§ **Provided data**:
★ ★ ★ ★ ★ ★ ★

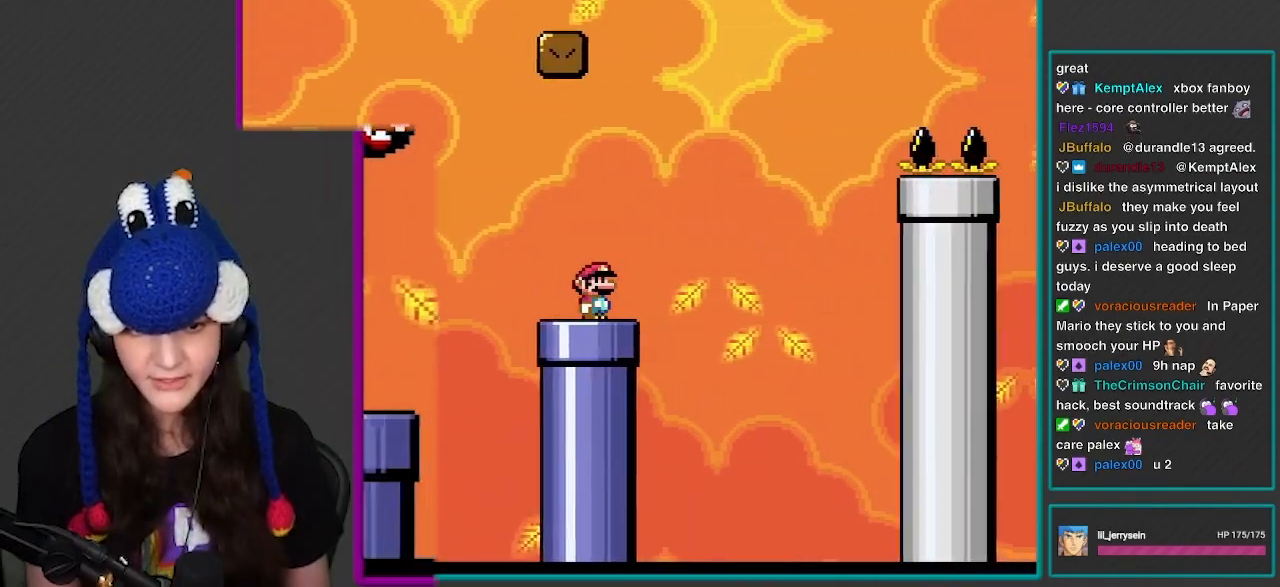
{"buttons": ["B", "Y", "DPAD_LEFT"], "events": [[150, "B", "down"], [350, "DPAD_RIGHT", "up"], [450, "DPAD_LEFT", "down"]]}
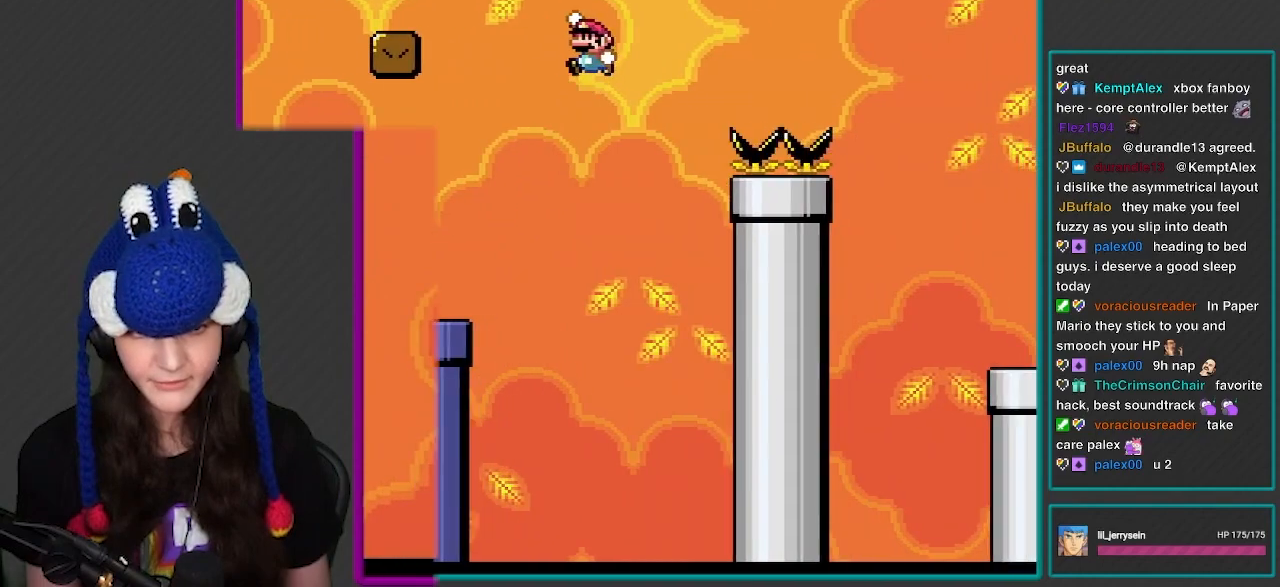
{"buttons": ["Y", "DPAD_LEFT"], "events": [[217, "B", "up"]]}
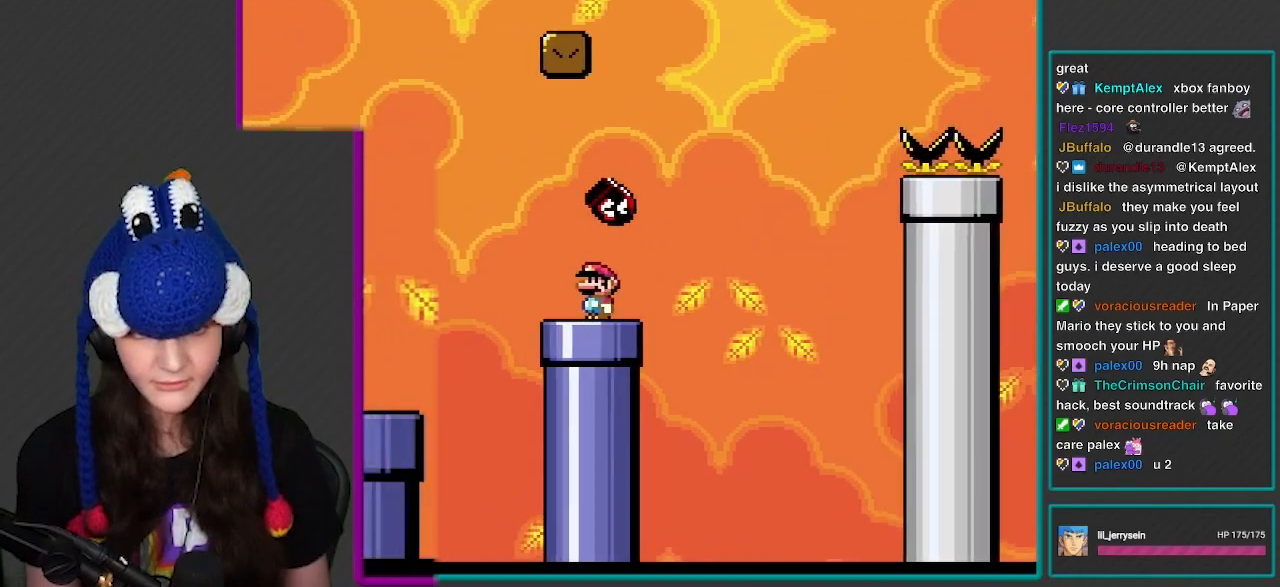
{"buttons": ["B", "Y", "DPAD_LEFT"], "events": [[217, "B", "down"]]}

★ ★ ★ ★ ★ ★ ★

§ **Aim of the exercise**:
Omit every picture, then repeat the remaining data exactly as it appears above.

§ **Exercise result**:
{"buttons": ["B", "Y", "DPAD_LEFT"], "events": [[150, "B", "down"], [350, "DPAD_RIGHT", "up"], [450, "DPAD_LEFT", "down"]]}
{"buttons": ["Y", "DPAD_LEFT"], "events": [[217, "B", "up"]]}
{"buttons": ["B", "Y", "DPAD_LEFT"], "events": [[217, "B", "down"]]}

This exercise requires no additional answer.